Fadela Amara, ancienne présidente de « Ni putes ni soumises », se voit chargée de gérer les banlieues sans budget ni marge de manœuvre. Rama Yade s’illustre par des prises de position isolées, avant d’être mise à l’écart. Rachida Dati, devenue ministre de la Justice, subit une mise en scène continue de son isolement au sein du gouvernement Fillon. Sarkozy joue avec le symbole, pas avec le pouvoir.

Ce jeu des apparences prolonge une logique ancienne. Déjà dans les années 1930, les coloniaux étaient invités à défiler lors du 14 juillet, mais jamais associés aux décisions. L’exposition coloniale de 1931, à Paris, avait pour but d’exhiber la diversité de l’empire français tout en confirmant la hiérarchie raciale qui le sous-tendait. L’histoire bégaie : ce que les colonies étaient pour la République d’hier, les minorités visibles sont pour la République d’aujourd’hui — une caution, pas une force politique autonome.

Républicanisme abstrait et verrouillage de toute autonomie politique

L’histoire offre aussi des contre-modèles. Aux États-Unis, après l’échec des politiques d’assimilation forcée, les leaders afro-américains comme Malcolm X ou Stokely Carmichael ont plaidé pour une autonomie politique. Dans les années 1960, les Black Panthers fondent des « survival programs » indépendants de l’État — cliniques gratuites, cantines, éducation alternative — pour construire un pouvoir communautaire en rupture avec le système.

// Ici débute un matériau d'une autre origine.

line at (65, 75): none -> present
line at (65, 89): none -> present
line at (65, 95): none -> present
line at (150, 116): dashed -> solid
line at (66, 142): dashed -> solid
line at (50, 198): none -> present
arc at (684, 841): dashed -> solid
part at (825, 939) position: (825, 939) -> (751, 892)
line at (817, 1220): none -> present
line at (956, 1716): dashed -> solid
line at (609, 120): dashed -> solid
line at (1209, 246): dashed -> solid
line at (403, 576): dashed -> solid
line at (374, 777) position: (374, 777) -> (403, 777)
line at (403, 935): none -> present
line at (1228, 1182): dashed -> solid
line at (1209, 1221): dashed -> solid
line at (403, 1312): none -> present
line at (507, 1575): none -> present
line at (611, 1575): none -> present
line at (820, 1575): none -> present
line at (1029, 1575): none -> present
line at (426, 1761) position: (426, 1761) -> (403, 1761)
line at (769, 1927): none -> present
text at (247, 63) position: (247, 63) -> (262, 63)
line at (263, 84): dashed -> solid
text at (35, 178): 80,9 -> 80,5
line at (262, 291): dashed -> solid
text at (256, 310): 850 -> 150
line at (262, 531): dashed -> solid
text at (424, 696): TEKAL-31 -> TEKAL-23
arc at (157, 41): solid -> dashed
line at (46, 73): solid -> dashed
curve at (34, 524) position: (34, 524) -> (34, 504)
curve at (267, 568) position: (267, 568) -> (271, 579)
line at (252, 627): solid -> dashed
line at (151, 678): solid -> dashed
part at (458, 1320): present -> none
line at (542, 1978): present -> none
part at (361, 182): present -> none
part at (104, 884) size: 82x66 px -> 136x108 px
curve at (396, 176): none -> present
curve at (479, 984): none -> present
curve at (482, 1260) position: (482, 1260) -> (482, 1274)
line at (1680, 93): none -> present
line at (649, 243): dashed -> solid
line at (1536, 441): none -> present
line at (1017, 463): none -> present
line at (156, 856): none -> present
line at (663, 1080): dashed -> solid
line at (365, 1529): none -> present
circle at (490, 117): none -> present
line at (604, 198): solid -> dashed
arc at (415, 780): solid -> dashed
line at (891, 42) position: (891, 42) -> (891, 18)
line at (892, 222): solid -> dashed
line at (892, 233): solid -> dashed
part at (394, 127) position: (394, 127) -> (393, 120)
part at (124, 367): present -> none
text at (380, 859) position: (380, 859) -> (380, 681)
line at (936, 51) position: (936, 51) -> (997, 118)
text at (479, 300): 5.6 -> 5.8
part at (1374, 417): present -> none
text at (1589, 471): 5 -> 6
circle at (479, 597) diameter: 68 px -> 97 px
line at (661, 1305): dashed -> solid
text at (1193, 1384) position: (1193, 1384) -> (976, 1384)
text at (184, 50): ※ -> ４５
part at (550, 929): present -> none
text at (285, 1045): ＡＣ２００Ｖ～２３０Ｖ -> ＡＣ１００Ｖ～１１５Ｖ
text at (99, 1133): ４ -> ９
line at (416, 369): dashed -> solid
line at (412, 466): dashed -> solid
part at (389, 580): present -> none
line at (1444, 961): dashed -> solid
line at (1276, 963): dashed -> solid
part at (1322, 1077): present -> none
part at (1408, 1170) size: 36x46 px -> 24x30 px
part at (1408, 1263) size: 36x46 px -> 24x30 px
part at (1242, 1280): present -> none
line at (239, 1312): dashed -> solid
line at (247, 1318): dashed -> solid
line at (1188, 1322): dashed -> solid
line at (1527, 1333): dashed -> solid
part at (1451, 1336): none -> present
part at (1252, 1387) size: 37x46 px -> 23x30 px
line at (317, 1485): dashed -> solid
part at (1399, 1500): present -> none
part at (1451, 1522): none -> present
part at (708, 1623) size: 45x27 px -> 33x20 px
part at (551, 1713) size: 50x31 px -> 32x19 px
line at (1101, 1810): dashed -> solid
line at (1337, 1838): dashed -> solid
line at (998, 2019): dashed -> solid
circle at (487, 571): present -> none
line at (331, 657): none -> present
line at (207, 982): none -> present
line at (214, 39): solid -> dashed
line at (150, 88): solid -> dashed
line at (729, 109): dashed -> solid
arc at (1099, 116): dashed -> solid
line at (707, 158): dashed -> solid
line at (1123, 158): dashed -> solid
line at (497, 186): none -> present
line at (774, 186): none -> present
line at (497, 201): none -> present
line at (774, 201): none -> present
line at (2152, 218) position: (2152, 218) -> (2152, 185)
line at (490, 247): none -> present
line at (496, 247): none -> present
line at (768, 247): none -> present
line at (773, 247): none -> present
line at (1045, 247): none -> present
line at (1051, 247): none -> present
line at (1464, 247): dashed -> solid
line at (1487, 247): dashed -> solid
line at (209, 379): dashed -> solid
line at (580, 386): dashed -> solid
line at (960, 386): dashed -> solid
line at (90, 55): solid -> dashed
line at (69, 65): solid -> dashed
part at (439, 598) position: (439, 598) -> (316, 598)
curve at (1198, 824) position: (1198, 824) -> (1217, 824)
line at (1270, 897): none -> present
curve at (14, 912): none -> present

Plus récemment, des figures comme Cornel West, Angela Davis ou Ta-Nehisi Coates ont poursuivi ce travail intellectuel et politique en dehors des partis dominants, refusant de se faire les alibis d’un Parti démocrate souvent aussi complice que le Parti républicain dans le maintien des inégalités structurelles.

En France, l’absence d’un tel contre-pouvoir résulte d’un verrouillage idéologique hérité de la République jacobine : l’État y est censé être l’unique garant de l’intérêt général, toute affirmation communautaire est suspecte. Pourtant, cette conception rigide de l’universalisme — héritée du XVIIIe siècle — produit aujourd’hui l’effet inverse : elle nie les réalités concrètes, masque les discriminations systémiques, et empêche l’émergence d’une pensée politique autonome issue des marges.